These machine used to frighten me in nursing school. They have evolved into being an occasional annoyance when they make their beeping sound (or otherwise choose not to work they way they are supposed to). Here are some tips for newer nurses:
1) Don’t overthink things. Make sure the pump is plugged in, and not running on battery power. The pump pictured above will beep when the battery is running low. This can be really easy to check, especially when you set foot in the room at the beginning of the shift. Before you leave the room, add checking the plug as part of your routine – along with making sure the bed is in the lowest position, bed/clip alarms on and functioning, three rails up, etc.
2) “HIGH PRESSURE” alarms can be somewhat tricky to identify. It can be as simple as making sure that the IV line is not kinked, or tucked under the patient from an earlier bed strip. It can also occur when the IV site is located at a joint, antecubital or wrist. You can try stopping the pump, adjust the IV tubing, then start it up again. If that doesn’t work, sometimes swapping out the IV pump and/or switching out the IV tubing will work. However, if you are only dealing with small IV infusions; switching out tubing is probably out of the question as you’d waste over 20 mls of medicine with the switch out.
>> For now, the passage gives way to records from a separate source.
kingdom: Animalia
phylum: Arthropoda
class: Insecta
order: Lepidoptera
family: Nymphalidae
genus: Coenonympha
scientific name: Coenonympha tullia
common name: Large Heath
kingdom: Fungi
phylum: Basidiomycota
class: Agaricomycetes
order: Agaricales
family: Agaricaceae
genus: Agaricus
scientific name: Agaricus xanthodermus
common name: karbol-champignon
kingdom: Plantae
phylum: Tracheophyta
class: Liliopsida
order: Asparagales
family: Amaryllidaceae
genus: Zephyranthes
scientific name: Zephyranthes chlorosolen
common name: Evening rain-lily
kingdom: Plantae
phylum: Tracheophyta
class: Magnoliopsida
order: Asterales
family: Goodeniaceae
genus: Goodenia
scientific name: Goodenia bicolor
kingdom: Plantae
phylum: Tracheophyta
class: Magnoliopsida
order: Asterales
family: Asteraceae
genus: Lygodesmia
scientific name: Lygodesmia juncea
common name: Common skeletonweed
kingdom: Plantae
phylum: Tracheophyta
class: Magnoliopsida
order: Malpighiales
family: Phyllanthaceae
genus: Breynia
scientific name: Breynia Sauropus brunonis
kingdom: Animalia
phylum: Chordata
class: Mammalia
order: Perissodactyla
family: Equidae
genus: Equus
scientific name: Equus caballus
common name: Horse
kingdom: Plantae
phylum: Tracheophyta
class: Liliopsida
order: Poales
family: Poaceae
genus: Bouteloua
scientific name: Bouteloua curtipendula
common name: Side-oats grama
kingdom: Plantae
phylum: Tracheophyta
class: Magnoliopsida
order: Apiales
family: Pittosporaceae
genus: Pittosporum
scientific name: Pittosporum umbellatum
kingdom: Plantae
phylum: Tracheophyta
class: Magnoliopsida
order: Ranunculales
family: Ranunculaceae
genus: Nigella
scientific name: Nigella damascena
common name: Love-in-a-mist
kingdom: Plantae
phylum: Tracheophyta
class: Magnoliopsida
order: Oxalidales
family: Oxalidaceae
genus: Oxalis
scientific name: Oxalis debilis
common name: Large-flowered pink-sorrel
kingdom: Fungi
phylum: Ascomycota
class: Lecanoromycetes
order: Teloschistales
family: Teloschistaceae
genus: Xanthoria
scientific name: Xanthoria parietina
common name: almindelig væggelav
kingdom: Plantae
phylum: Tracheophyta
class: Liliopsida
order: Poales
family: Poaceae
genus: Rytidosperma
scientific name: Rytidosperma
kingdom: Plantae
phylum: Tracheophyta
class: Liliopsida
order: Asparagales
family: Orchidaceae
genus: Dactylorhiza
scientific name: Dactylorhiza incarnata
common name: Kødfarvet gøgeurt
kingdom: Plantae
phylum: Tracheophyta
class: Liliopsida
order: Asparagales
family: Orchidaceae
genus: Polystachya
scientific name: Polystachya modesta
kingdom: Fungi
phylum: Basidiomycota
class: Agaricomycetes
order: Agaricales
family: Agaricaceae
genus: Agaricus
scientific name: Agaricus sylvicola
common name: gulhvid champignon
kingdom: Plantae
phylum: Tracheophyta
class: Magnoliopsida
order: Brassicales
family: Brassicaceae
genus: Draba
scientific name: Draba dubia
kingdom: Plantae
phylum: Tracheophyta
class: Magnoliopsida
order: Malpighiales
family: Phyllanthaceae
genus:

3) “AIR BUBBLE” alarms, which used to terrify nursing students, can be dealt with in several ways. My favorite would be the “guitar strumming” method, where you hold the IV tubing near the pump – then “strum” the line – to work air bubbles away from the pump. You can also consider re-priming the pump, but that could keep you busy for awhile. Remember that “time management” thing? The bad news is that even microscopic bubbles will set off the alarms. The good news is that a few tiny air bubbles aren’t likely to harm the patient. The bad news is that there isn’t a general consensus on what that amount it.Here is a National Institute of Health article on embolisms. Use your own critical thinking skills to assess your own pumps, please.
4) If all else fails, read the error message on the pump. I am not familiar with ALL pumps; just the electronic nightmare generating machine pictured above. If you believe there is something wrong with your pump, take it down immediately! Follow your facility’s guidelines for labeling out-of-commission/broken items. Pumps that aren’t working correctly could mean no medicine is given (bad) or that too much medicine is given too quickly (very, very bad). Again, use those critical thinking skills for your own situations, please.
5) Ask peers for help. Try to do some troubleshooting on your own, but don’t be afraid to ask others for help. You are just looking for ideas, not necessarily have them do it for you. Remember what they show you. Thank them for their time. In time, you will develop your own troubleshooting bag of tricks.